7. In the beginning, Mao’s reforms were liberal
During Mao’s Hundred Flowers Campaign, he allowed intellectuals and writers to criticize the government but with more solutions and ideas other than criticism. Critics were reassured and started speaking up and calling out for reforms.
8. He was visionary and a communist
After spending most of his childhood doing agriculture in the family owned farms, he joined China’s Communist party and started making history. He went to his first communist party meeting in 1921. Mao grew up as a peasant, and he firmly believed that the communists are the perfect match to represent their interests. He studied Marxism and believed that communism was the ideal way to get the peasants behind him in overthrowing the government.

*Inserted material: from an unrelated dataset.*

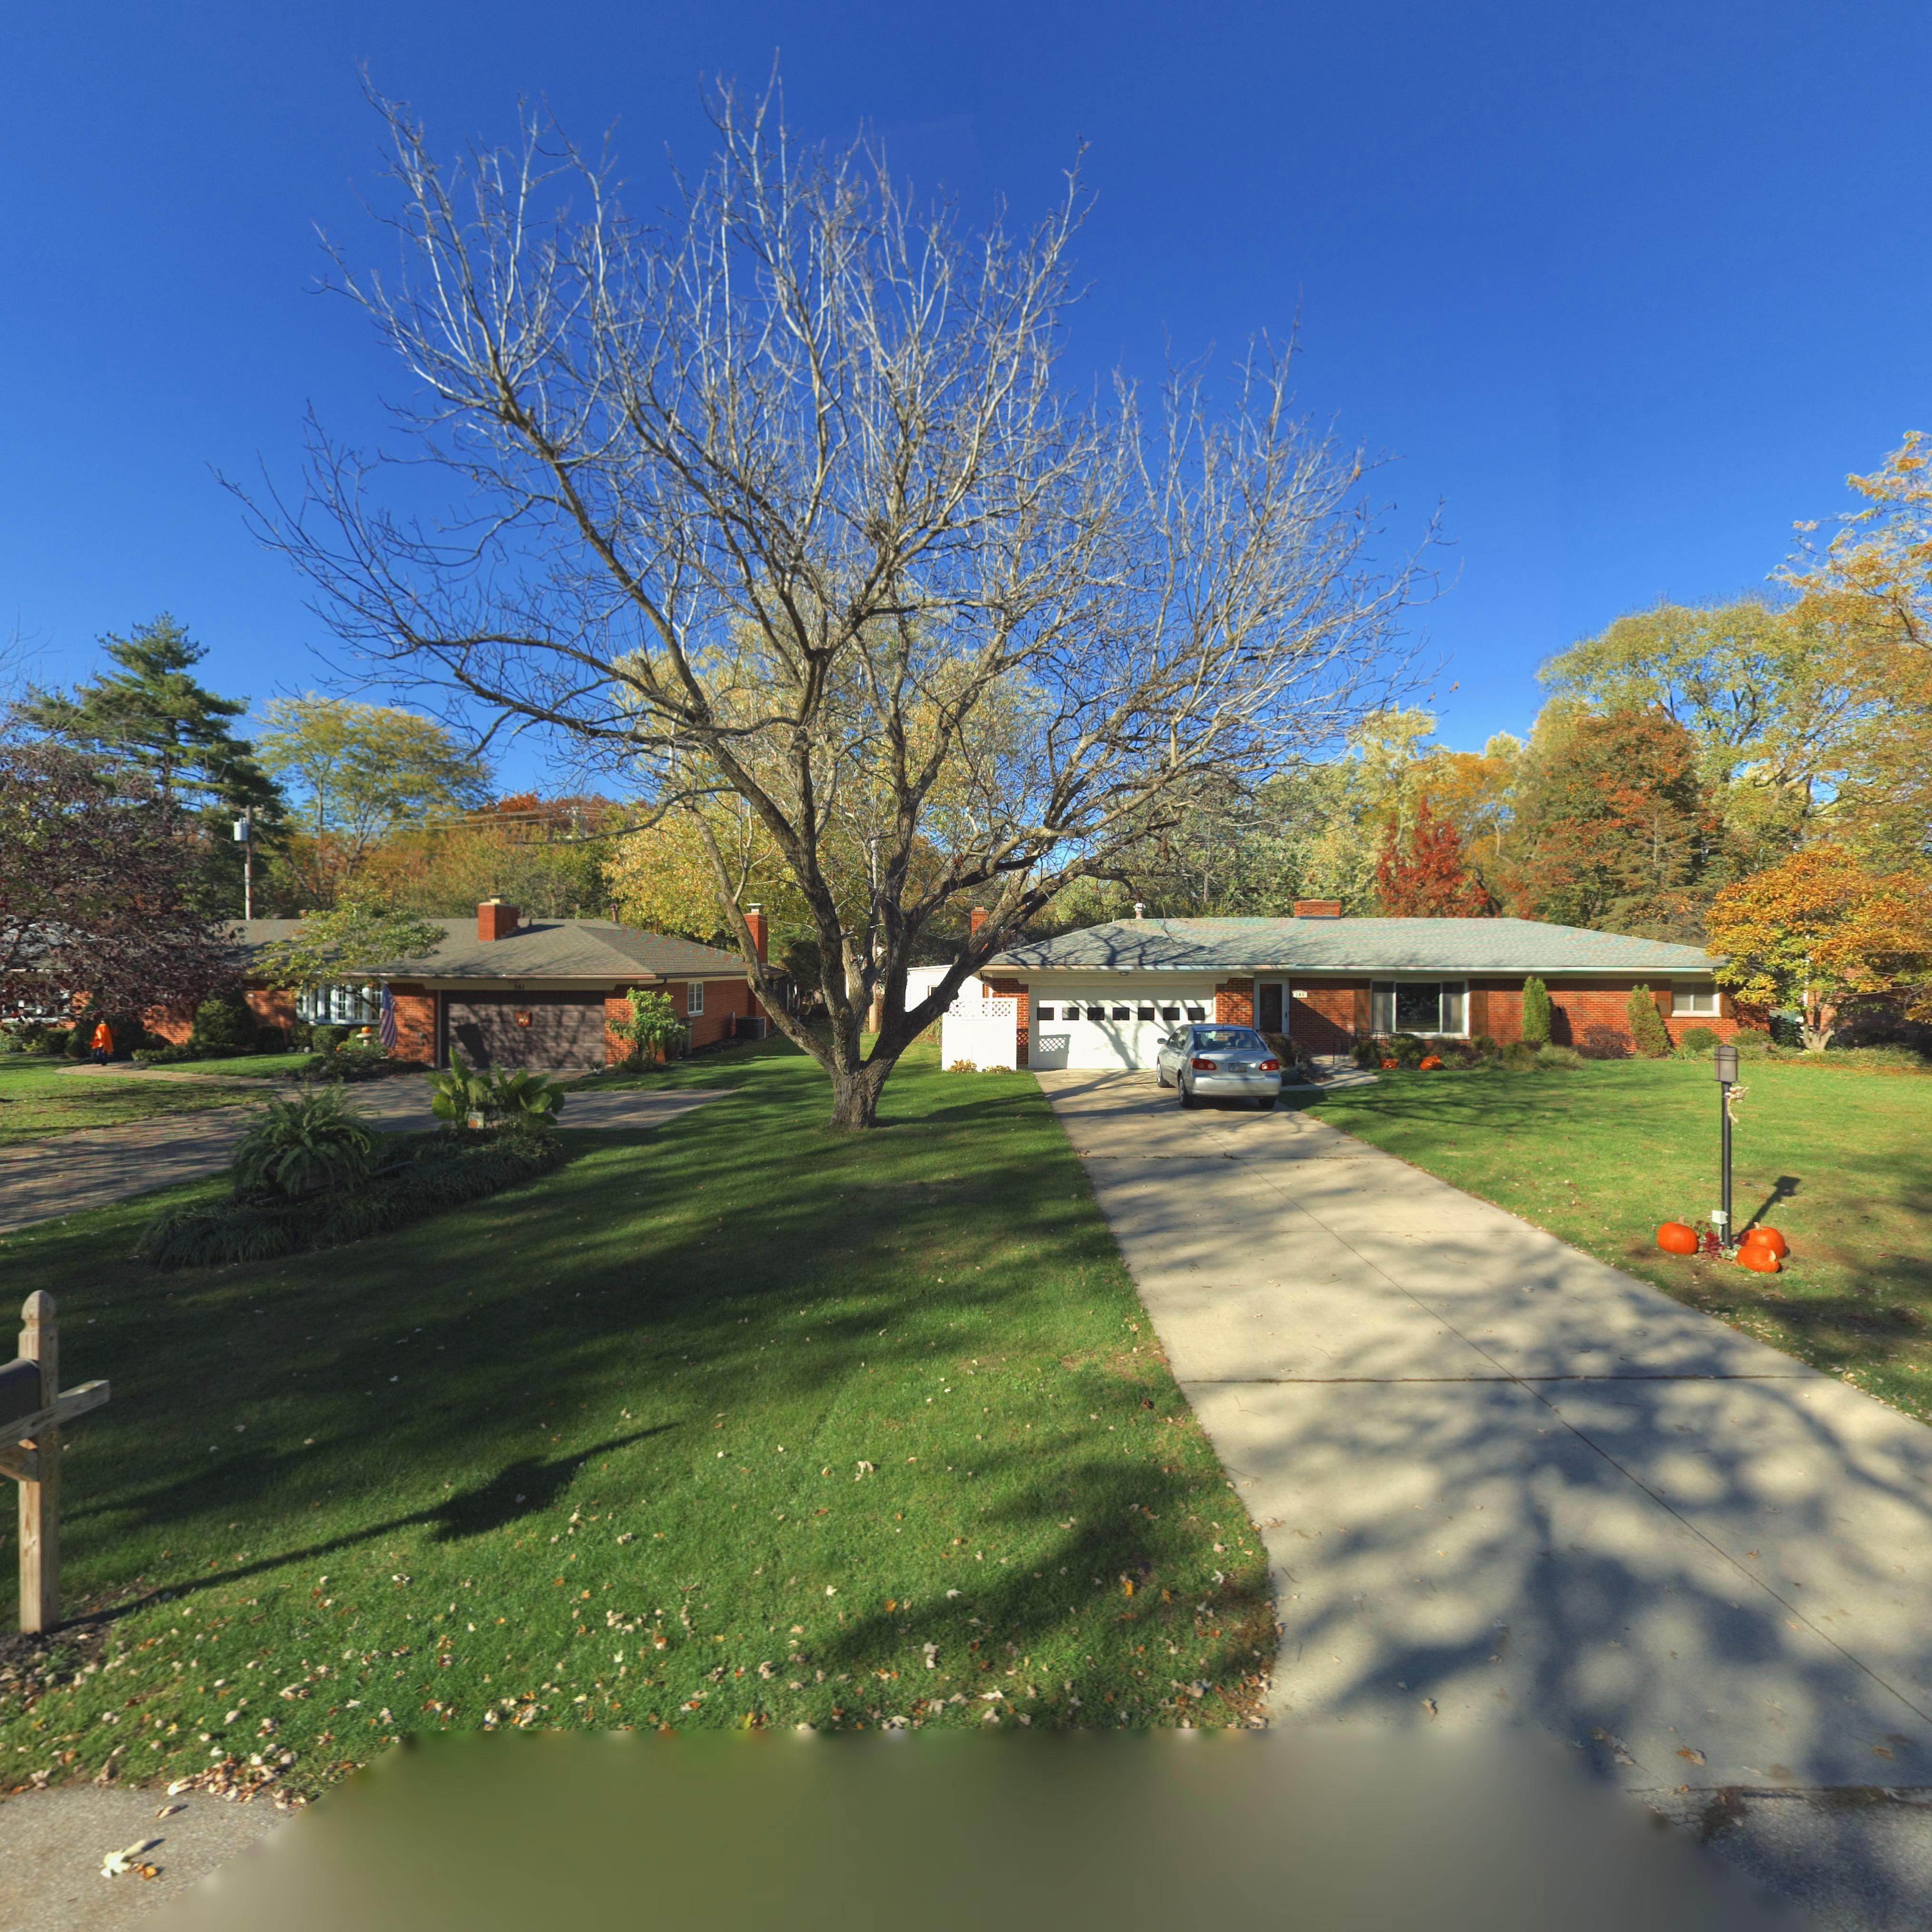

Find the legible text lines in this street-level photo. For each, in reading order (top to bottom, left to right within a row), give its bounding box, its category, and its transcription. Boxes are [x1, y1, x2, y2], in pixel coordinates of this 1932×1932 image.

[512, 983, 525, 991] StreetNumber: 361
[1294, 992, 1305, 997] StreetNumber: 341
[39, 1425, 60, 1535] StreetNumber: 341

9. His son died in the Korean War
During the Korean civil war, Mao insisted that they send troops to help North Korea out even with reluctance on the Chinese communist government part. China was poorly equipped and suffered casualties. The Maos were one of the many families that were affected by this devastating war since his 28-year old son Anying was among the victims. Most party leaders were apprehensive about his decision to let his son go but he was so stubborn even to listen. He died in an American bombing raid just after a month. This was difficult for Chairman Mao and he couldn’t sleep or eat, all he did was smoke and sit in grief.
10. Family life and death
Mao was married four times and had ten children. He died at the age of 82 years having ruled China up to the 9th of September 1976 where he died of Parkinson’s disease.
Mao Zedong retained his power to the very end even when he was physically debilitated and wouldn’t rule China in a new and innovative way. Chairman Mao goes in the history books as one of the powerful reformers and movers of the 20th century. He devoted his life to helping advance the peasant life that had initially been terrorized by those in power for centuries. However, it was during this pursuit of goals that he presented himself as dictatorial and violent.
We can never discredit his efforts in developing a revolutionary strategy that would help the countryside cities and also his intellectual, political thoughts and application that would enable bridge the gap between the leaders and the citizens. He also championed a strategy of permanent violent and nonviolent revolution to guard against the recurrence of the past bureaucracy that would always emerge after a revolution and the revolutionaries became reformers. Mao still is popular since he defined history and Mao has always held high regards as a great political strategist and military mastermind.